DD3 is nearly 13 months and now is a complete joy. She slept through the night from 8 months (we did controlled crying and it worked in one night, so no bf in middle of night, fab!). She has 2 sleeps, one long, one about 25 mins and nearly always wakes up singing away and happy. She is so chatty and adorable now but she really was difficult in those early days and I felt very much like you, I just could never get anything done!
I think we obviously have similar babies and all I can say is she is now a complete joy, a very happy and content baby and excellent sleeper!
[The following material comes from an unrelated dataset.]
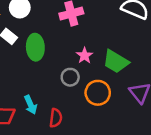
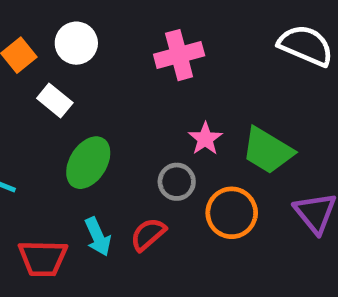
green ellipse: (35, 47) -> (88, 163), moved, turned 35
red semicircle: (56, 118) -> (148, 234), moved, turned -138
It will come but maybe just accept that this is her way for now and just keep walking! Good luck.

weebump Thu 18-Jun-09 17:07:19

It sounds like you have worked very hard, and I understand how the books make it seem so easy when it isn't. If only the babies had read them too!

You are not failing, and no one thinks you're not good at being a mum. You've done really well so far to get breastfeeding going, and providing your lo with the best start possible. Well done, and keep it up.